Como Apofis no había recibido mensaje alarmante alguno de su espía, que ni siquiera Ahotep podía identificar, sabía que los últimos rebeldes del frente no obtendrían ya socorro alguno.
—Añadiré —precisó Khamudi— que Cusae no tiene la menor importancia económica. El tráfico comercial sigue desarrollándose normalmente por la gran aduana de Hermópolis, fuera del alcance de los rebeldes.
El emperador se levantó, lo que indicaba el final del consejo. Con un gesto irritado, hizo comprender a Khamudi que el insolente que se había atrevido a poner en duda su omnipotencia debía ser eliminado. El dignatario, demasiado gordo, no sería un candidato excelente para el laberinto, pero divertiría a Apofis unos minutos.
Al salir del templo de Set, el emperador sintió las piernas tan pesadas que se sentó de buena gana en la silla de manos que habían utilizado, antes que él, los faraones del Imperio Medio.
Apofis se encerró en las estancias secretas, en el corazón de la ciudadela. Luego, manejó delicadamente su cantimplora de loza azul, en la que había dibujado un mapa de Egipto. Cuando apoyó el índice en Avaris y, después, en Menfis y Hermópolis, aparecieron intensos fulgores rojos.
Tranquilizado, el emperador puso el dedo en la ciudad de Elefantina.
Primero, se vio una hermosa luminosidad roja, pero vaciló muy pronto. En su lugar, aparecieron extrañas figuras; sé trataba de un ojo completo, una cobra erguida, un grifo de puntiagudo pico y una cabeza de chacal.
El emperador necesitó toda la magia que poseía para hacer que desaparecieran esas insoportables amenazas. Pero Elefantina siguió siendo un punto azul en el mapa.

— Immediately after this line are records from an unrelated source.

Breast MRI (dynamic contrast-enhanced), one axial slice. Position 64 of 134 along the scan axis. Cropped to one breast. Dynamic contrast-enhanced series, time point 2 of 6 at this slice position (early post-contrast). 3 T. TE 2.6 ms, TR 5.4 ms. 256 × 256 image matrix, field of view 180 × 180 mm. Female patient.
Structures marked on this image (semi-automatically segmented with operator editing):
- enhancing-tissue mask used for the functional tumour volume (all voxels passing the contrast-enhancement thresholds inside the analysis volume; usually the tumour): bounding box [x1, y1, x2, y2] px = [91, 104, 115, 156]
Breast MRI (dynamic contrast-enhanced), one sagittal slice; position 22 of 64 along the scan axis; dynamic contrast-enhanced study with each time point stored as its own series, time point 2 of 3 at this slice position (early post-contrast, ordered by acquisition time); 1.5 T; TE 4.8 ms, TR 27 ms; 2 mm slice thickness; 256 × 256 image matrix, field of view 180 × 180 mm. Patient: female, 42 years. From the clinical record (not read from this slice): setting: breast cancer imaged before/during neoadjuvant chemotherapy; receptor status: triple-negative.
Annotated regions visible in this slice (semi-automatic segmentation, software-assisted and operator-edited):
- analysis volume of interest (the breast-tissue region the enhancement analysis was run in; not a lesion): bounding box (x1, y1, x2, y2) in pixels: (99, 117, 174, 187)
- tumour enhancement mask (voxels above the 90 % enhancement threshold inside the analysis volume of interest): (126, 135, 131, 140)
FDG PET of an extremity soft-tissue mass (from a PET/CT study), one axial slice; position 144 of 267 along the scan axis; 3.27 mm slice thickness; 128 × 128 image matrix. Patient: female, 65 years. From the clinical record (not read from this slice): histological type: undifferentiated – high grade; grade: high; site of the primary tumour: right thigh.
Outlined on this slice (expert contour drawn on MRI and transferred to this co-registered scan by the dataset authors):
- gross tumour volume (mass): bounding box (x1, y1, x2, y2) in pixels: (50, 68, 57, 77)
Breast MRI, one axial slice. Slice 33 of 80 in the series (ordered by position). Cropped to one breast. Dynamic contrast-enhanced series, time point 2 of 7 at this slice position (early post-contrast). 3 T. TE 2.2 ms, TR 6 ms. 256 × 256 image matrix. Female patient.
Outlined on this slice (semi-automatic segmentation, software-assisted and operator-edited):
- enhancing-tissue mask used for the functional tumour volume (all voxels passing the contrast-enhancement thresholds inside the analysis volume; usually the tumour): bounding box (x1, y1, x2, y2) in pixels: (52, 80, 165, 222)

Dicho de otro modo, Apofis no conseguía ya recuperar su control. Eso significaba que los tebanos se habían apoderado de la gran ciudad del sur. Ni el príncipe de Kerma ni el espía hicso habían sido capaces de advertírselo.
El príncipe de Kerma jugaba su propio juego; el espía había sido identificado y eliminado, y Ahotep había reconquistado todo el territorio entre Tebas y Elefantina… Esa era la nueva realidad.
No cabía ya aguardar el regreso del almirante Jannas para hacer caer el frente de Cusae.